> Aim of the exercise: Please report every line of the listing below that has the word "none" in it.

> Records to use:
============
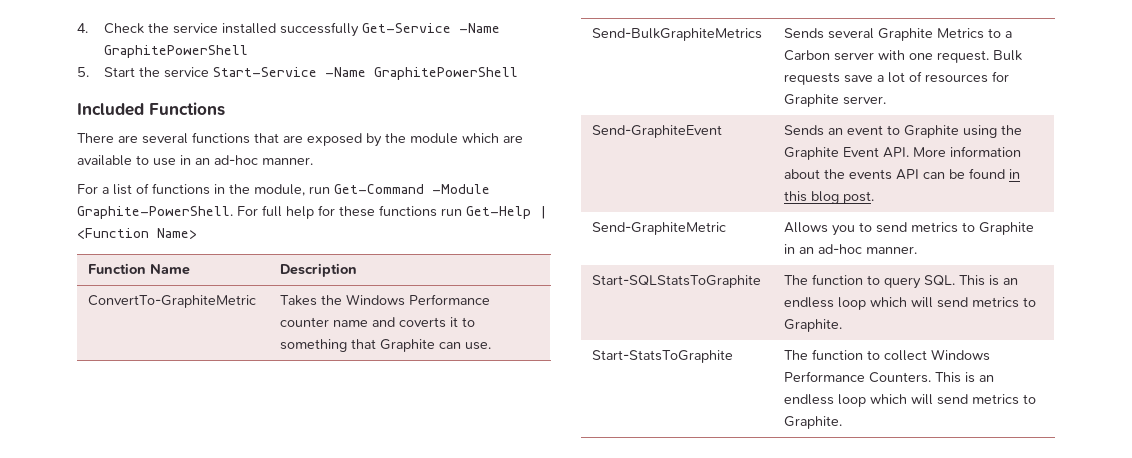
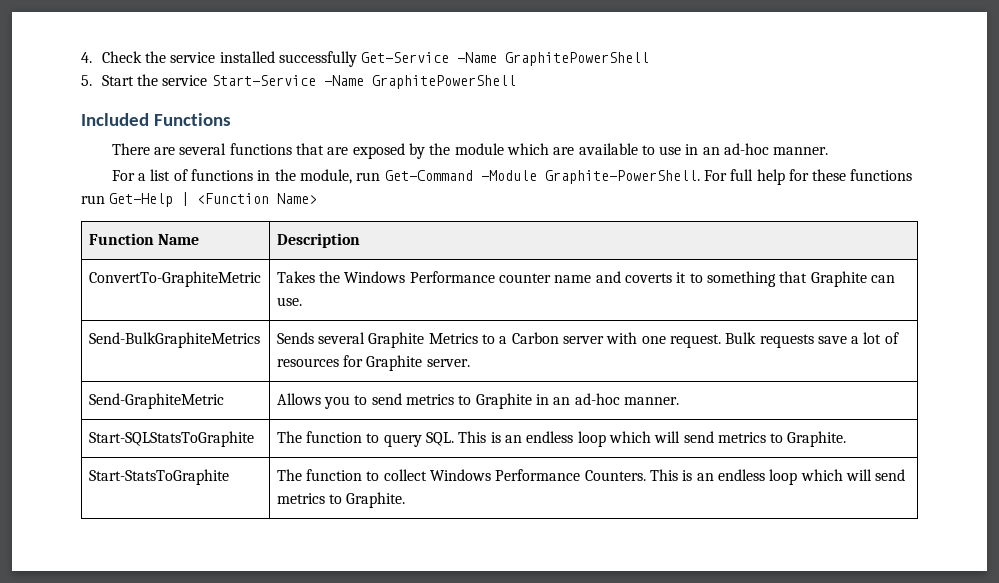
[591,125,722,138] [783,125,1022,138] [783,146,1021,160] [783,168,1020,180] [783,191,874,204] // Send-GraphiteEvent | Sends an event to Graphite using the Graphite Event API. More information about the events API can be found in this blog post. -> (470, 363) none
============
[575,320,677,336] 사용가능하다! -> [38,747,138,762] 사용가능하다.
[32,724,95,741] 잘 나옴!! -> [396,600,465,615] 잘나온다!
============
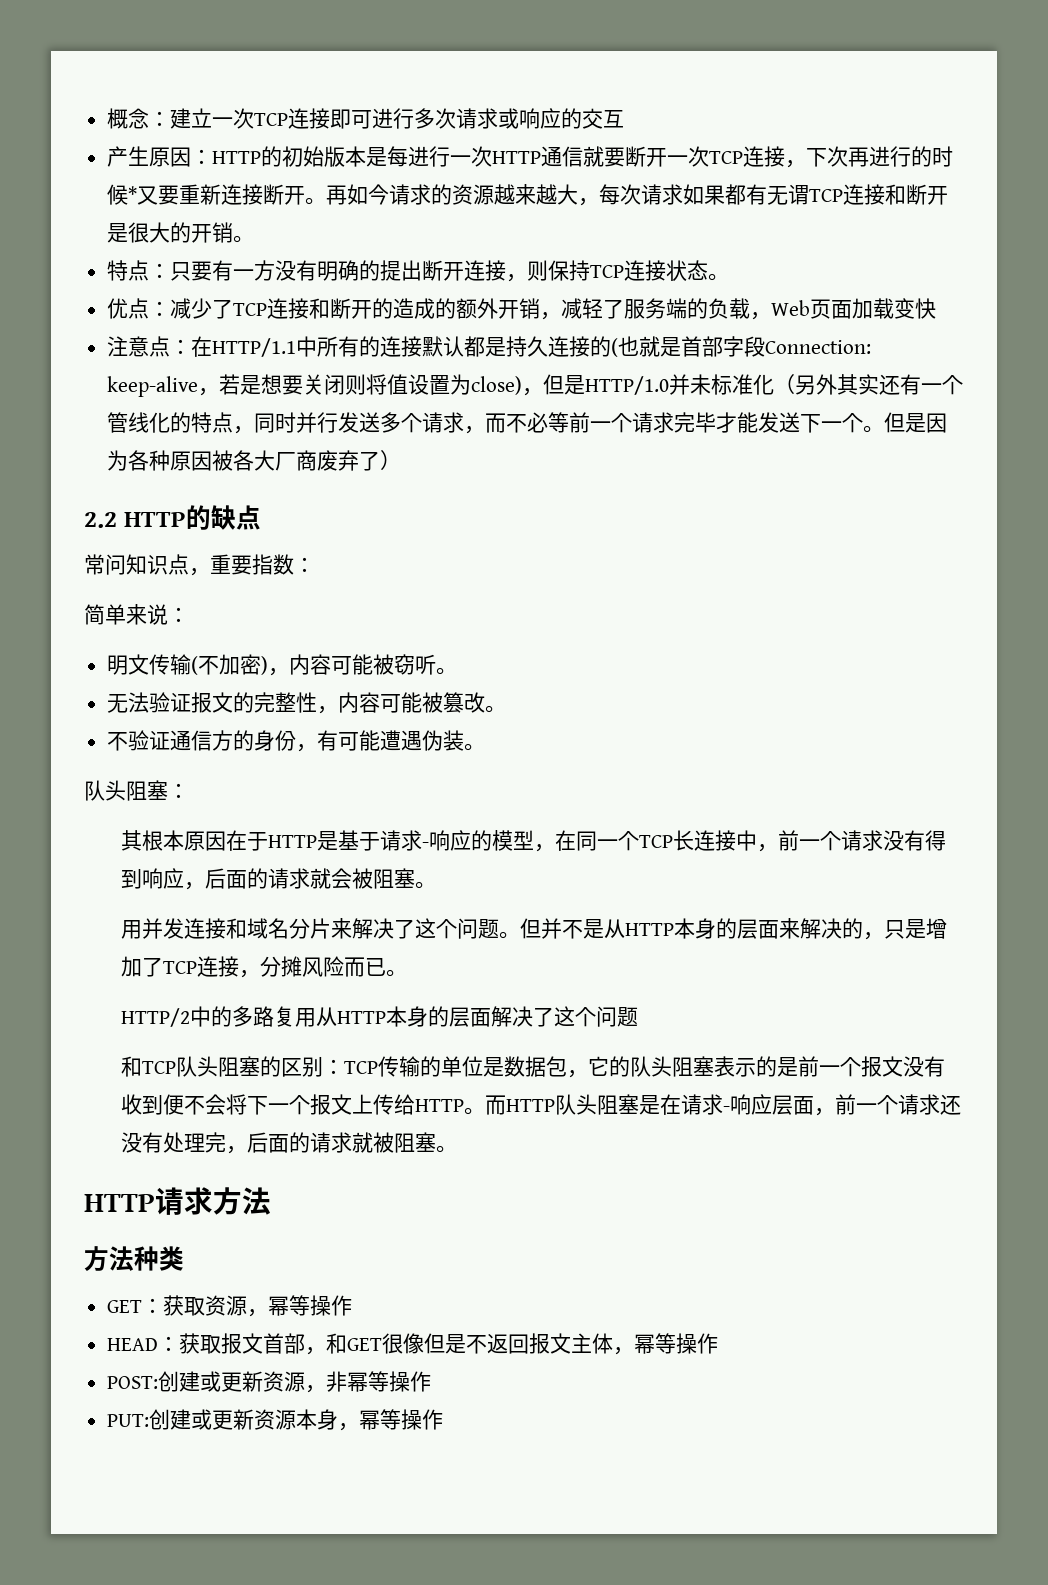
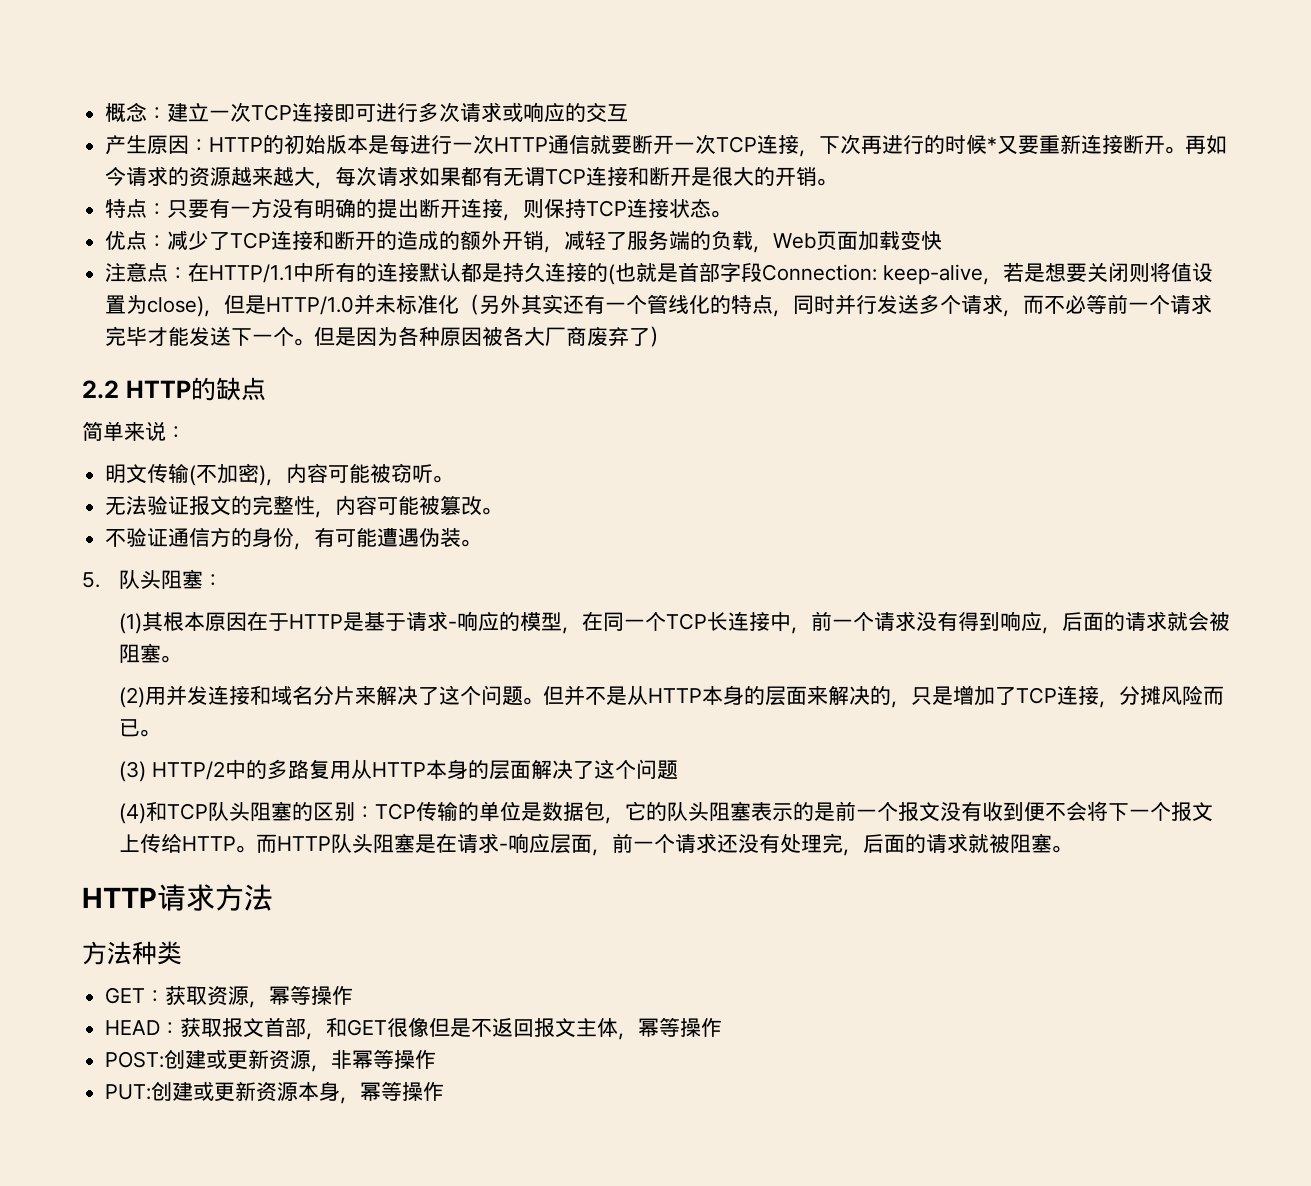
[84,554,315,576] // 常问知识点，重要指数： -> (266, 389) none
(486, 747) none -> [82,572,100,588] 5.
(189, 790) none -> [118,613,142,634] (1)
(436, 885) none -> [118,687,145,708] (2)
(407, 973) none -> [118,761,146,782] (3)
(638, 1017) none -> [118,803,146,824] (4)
============
> Solution to the problem:
[591,125,722,138] [783,125,1022,138] [783,146,1021,160] [783,168,1020,180] [783,191,874,204] // Send-GraphiteEvent | Sends an event to Graphite using the Graphite Event API. More information about the events API can be found in this blog post. -> (470, 363) none
[84,554,315,576] // 常问知识点，重要指数： -> (266, 389) none
(486, 747) none -> [82,572,100,588] 5.
(189, 790) none -> [118,613,142,634] (1)
(436, 885) none -> [118,687,145,708] (2)
(407, 973) none -> [118,761,146,782] (3)
(638, 1017) none -> [118,803,146,824] (4)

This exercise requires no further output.